The latter seeks to arm-twist Mowgli into parting with the secret of the "only thing we need to realise our full potential - the red flower (jungle-speak for fire)".
Favreau, aided by the very best VFX technology, lends a mythic proportion to each of the major characters. You are right, Mr. Nihalani, they do spring out of the screen.
Favreau's grand imagination, however, has space for the minutest 'human' emotion - from she-wolf Raksha's maternal instincts to Bagheera's protective derring-do to the slothful Baloo's deep bonding with the man cub.
Kaa the python is gender-flipped and turned into a seductive female with a voice and a pair of eyes that help her ensnare a victim.
"Trust in me," she hisses to a memerised Mowgli, stopping short of breaking into song.
In Hindi, Priyanka Chopra does a fair job of capturing the air of dread, but "Vishwas karo mera" simply isn't toxic enough to send a chill down the spine.
Om Puri, the fine actor that he is, is hardly the best choice for Bagheera's voice and Irrfan Khan's Punjabi accent for Baloo isn't a felicitous call.
But who cares when the accompanying visuals and the pace of the narrative are as good as they are?
Two aspects of The Jungle Book help it soar above the ordinary.
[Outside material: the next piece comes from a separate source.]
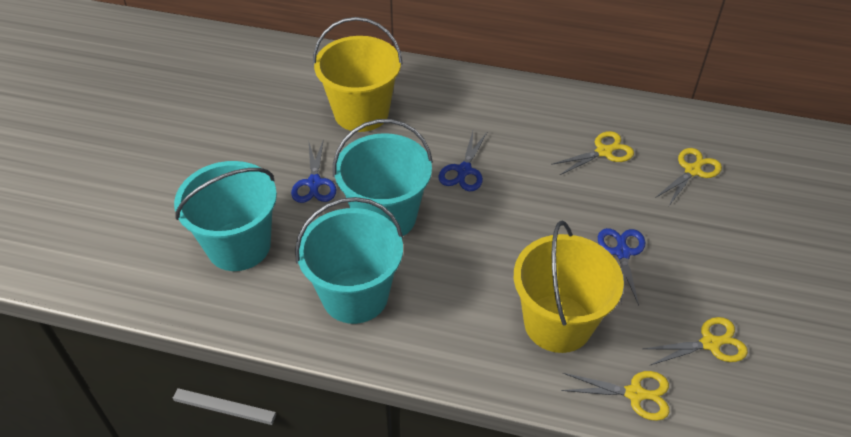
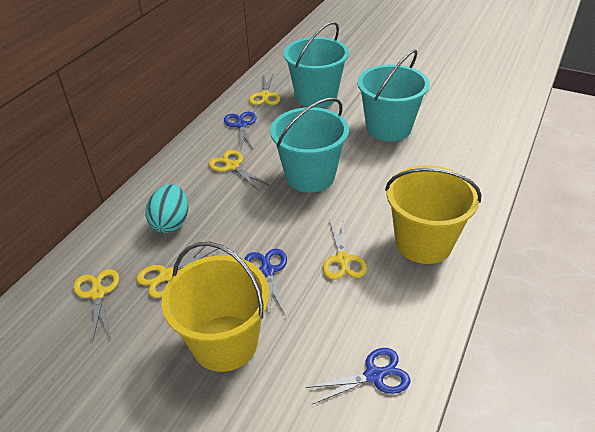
turquoise egg: none = 0 -> [145,184,188,233] = 1
yellow scissors: [551,131,634,175] [561,371,669,421] [643,317,748,366] [655,148,722,207] = 4 -> [74,269,119,343] [136,241,218,298] [209,150,269,191] [249,73,280,105] [323,220,367,280] = 5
One, the two parting scenes in the film are absolute zingers.
When adoptive mother Raksha (Lupita Nyong'o/Shefali Shah) bids Mowgli farewell and reminds him that he will always be her son, she touches an instant collective chord.
Ditto when Baloo, with the man cub's best interests at heart, puts up a brave front and advises Mowgli to leave the jungle and return to his kind for good.
That apart, the central idea of a man brought up as a feral creature filled with 'humanity' is utilized to the fullest and built upon by Favreau in ways that stand out in sharp relief.
Shere Khan is determined to eliminate Mowgli because of his hatred for and distrust of Man. "Man is forbidden," he growls ominously.
In contrast, Baloo worries that they (the village) will "make a man of him" and destroy the wiles that he has gathered in the wild.
Bagheera, pretty much like the leader of the wolf pack Akela (Giancarlo Esposito/Rajesh Khattar), tells Mowgli that he isn't a wolf and should, therefore, fight Shere Khan "like a man".
The Jungle Book is a classic genre film that harnesses the inherent strengths of the source material to rustle up a captivating drama that is both epic and intimate.
Is it scary, as Pahlaj Nihalani would have us believe? Not the least bit, if one discounts a scene in which Shere Khan lunges at Mowgli.
For sure, there isn't a dull moment in The Jungle Book.
It is a film for children and adults alike. Not to be missed.